»»
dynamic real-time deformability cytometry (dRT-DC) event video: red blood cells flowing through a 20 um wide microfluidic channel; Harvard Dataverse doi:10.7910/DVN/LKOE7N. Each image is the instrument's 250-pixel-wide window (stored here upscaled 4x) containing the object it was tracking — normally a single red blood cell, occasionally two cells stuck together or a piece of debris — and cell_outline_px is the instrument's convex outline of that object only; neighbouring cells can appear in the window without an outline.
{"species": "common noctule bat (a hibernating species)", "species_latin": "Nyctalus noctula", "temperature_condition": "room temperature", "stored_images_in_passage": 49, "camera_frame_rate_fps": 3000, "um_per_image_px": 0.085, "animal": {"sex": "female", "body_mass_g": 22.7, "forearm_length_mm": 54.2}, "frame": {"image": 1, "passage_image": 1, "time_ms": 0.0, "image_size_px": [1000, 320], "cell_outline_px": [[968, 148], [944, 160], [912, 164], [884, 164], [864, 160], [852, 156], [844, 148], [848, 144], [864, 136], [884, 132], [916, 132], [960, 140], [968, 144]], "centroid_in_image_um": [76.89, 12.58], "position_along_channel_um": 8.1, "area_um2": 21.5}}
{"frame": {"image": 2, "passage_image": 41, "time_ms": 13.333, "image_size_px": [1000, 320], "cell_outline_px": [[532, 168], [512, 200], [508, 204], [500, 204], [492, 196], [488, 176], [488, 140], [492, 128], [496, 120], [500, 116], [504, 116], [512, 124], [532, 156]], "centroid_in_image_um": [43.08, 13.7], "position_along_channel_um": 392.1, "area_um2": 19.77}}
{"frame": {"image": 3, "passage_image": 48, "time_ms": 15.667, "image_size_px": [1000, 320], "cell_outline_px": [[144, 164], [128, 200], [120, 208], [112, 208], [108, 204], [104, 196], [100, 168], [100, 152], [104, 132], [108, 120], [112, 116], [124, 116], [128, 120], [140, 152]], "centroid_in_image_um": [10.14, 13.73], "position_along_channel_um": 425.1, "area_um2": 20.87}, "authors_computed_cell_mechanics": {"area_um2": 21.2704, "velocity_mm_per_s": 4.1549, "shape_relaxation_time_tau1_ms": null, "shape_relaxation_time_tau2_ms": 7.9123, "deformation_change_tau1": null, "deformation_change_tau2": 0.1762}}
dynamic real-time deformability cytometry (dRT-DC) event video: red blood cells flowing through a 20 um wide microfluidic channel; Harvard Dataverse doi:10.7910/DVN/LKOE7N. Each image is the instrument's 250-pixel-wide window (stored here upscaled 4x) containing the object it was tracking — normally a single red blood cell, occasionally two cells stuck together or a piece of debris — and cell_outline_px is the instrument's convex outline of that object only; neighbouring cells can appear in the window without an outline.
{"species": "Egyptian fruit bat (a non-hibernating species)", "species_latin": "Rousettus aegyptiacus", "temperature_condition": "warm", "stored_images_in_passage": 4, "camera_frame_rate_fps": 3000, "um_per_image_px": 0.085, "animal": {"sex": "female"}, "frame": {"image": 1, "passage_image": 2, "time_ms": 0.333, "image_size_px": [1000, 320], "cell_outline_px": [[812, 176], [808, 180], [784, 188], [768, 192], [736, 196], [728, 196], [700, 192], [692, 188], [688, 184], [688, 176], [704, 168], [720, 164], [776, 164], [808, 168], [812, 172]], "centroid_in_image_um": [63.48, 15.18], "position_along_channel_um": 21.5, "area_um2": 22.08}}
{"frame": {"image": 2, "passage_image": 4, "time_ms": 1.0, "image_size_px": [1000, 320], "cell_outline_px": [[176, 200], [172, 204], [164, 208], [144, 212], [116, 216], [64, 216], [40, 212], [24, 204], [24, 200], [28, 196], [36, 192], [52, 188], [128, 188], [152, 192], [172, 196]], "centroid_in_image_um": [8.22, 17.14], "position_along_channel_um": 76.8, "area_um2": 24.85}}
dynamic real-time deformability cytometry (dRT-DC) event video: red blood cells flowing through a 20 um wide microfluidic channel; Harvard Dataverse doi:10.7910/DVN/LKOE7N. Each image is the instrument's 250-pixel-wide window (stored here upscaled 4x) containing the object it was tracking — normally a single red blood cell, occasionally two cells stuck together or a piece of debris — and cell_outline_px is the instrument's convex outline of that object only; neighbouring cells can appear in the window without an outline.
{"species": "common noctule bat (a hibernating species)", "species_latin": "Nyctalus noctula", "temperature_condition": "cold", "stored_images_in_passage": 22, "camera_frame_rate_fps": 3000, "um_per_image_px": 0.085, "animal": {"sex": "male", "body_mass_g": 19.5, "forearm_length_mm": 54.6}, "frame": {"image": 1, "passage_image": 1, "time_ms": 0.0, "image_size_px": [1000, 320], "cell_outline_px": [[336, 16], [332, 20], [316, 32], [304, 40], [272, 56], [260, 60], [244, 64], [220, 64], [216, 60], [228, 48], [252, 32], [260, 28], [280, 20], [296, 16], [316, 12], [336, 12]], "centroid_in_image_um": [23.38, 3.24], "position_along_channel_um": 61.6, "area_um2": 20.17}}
««
**What you have to do**
Extract the listing in its entirety and repeat it exactly.

**Solution**
dynamic real-time deformability cytometry (dRT-DC) event video: red blood cells flowing through a 20 um wide microfluidic channel; Harvard Dataverse doi:10.7910/DVN/LKOE7N. Each image is the instrument's 250-pixel-wide window (stored here upscaled 4x) containing the object it was tracking — normally a single red blood cell, occasionally two cells stuck together or a piece of debris — and cell_outline_px is the instrument's convex outline of that object only; neighbouring cells can appear in the window without an outline.
{"species": "common noctule bat (a hibernating species)", "species_latin": "Nyctalus noctula", "temperature_condition": "room temperature", "stored_images_in_passage": 49, "camera_frame_rate_fps": 3000, "um_per_image_px": 0.085, "animal": {"sex": "female", "body_mass_g": 22.7, "forearm_length_mm": 54.2}, "frame": {"image": 1, "passage_image": 1, "time_ms": 0.0, "image_size_px": [1000, 320], "cell_outline_px": [[968, 148], [944, 160], [912, 164], [884, 164], [864, 160], [852, 156], [844, 148], [848, 144], [864, 136], [884, 132], [916, 132], [960, 140], [968, 144]], "centroid_in_image_um": [76.89, 12.58], "position_along_channel_um": 8.1, "area_um2": 21.5}}
{"frame": {"image": 2, "passage_image": 41, "time_ms": 13.333, "image_size_px": [1000, 320], "cell_outline_px": [[532, 168], [512, 200], [508, 204], [500, 204], [492, 196], [488, 176], [488, 140], [492, 128], [496, 120], [500, 116], [504, 116], [512, 124], [532, 156]], "centroid_in_image_um": [43.08, 13.7], "position_along_channel_um": 392.1, "area_um2": 19.77}}
{"frame": {"image": 3, "passage_image": 48, "time_ms": 15.667, "image_size_px": [1000, 320], "cell_outline_px": [[144, 164], [128, 200], [120, 208], [112, 208], [108, 204], [104, 196], [100, 168], [100, 152], [104, 132], [108, 120], [112, 116], [124, 116], [128, 120], [140, 152]], "centroid_in_image_um": [10.14, 13.73], "position_along_channel_um": 425.1, "area_um2": 20.87}, "authors_computed_cell_mechanics": {"area_um2": 21.2704, "velocity_mm_per_s": 4.1549, "shape_relaxation_time_tau1_ms": null, "shape_relaxation_time_tau2_ms": 7.9123, "deformation_change_tau1": null, "deformation_change_tau2": 0.1762}}
dynamic real-time deformability cytometry (dRT-DC) event video: red blood cells flowing through a 20 um wide microfluidic channel; Harvard Dataverse doi:10.7910/DVN/LKOE7N. Each image is the instrument's 250-pixel-wide window (stored here upscaled 4x) containing the object it was tracking — normally a single red blood cell, occasionally two cells stuck together or a piece of debris — and cell_outline_px is the instrument's convex outline of that object only; neighbouring cells can appear in the window without an outline.
{"species": "Egyptian fruit bat (a non-hibernating species)", "species_latin": "Rousettus aegyptiacus", "temperature_condition": "warm", "stored_images_in_passage": 4, "camera_frame_rate_fps": 3000, "um_per_image_px": 0.085, "animal": {"sex": "female"}, "frame": {"image": 1, "passage_image": 2, "time_ms": 0.333, "image_size_px": [1000, 320], "cell_outline_px": [[812, 176], [808, 180], [784, 188], [768, 192], [736, 196], [728, 196], [700, 192], [692, 188], [688, 184], [688, 176], [704, 168], [720, 164], [776, 164], [808, 168], [812, 172]], "centroid_in_image_um": [63.48, 15.18], "position_along_channel_um": 21.5, "area_um2": 22.08}}
{"frame": {"image": 2, "passage_image": 4, "time_ms": 1.0, "image_size_px": [1000, 320], "cell_outline_px": [[176, 200], [172, 204], [164, 208], [144, 212], [116, 216], [64, 216], [40, 212], [24, 204], [24, 200], [28, 196], [36, 192], [52, 188], [128, 188], [152, 192], [172, 196]], "centroid_in_image_um": [8.22, 17.14], "position_along_channel_um": 76.8, "area_um2": 24.85}}
dynamic real-time deformability cytometry (dRT-DC) event video: red blood cells flowing through a 20 um wide microfluidic channel; Harvard Dataverse doi:10.7910/DVN/LKOE7N. Each image is the instrument's 250-pixel-wide window (stored here upscaled 4x) containing the object it was tracking — normally a single red blood cell, occasionally two cells stuck together or a piece of debris — and cell_outline_px is the instrument's convex outline of that object only; neighbouring cells can appear in the window without an outline.
{"species": "common noctule bat (a hibernating species)", "species_latin": "Nyctalus noctula", "temperature_condition": "cold", "stored_images_in_passage": 22, "camera_frame_rate_fps": 3000, "um_per_image_px": 0.085, "animal": {"sex": "male", "body_mass_g": 19.5, "forearm_length_mm": 54.6}, "frame": {"image": 1, "passage_image": 1, "time_ms": 0.0, "image_size_px": [1000, 320], "cell_outline_px": [[336, 16], [332, 20], [316, 32], [304, 40], [272, 56], [260, 60], [244, 64], [220, 64], [216, 60], [228, 48], [252, 32], [260, 28], [280, 20], [296, 16], [316, 12], [336, 12]], "centroid_in_image_um": [23.38, 3.24], "position_along_channel_um": 61.6, "area_um2": 20.17}}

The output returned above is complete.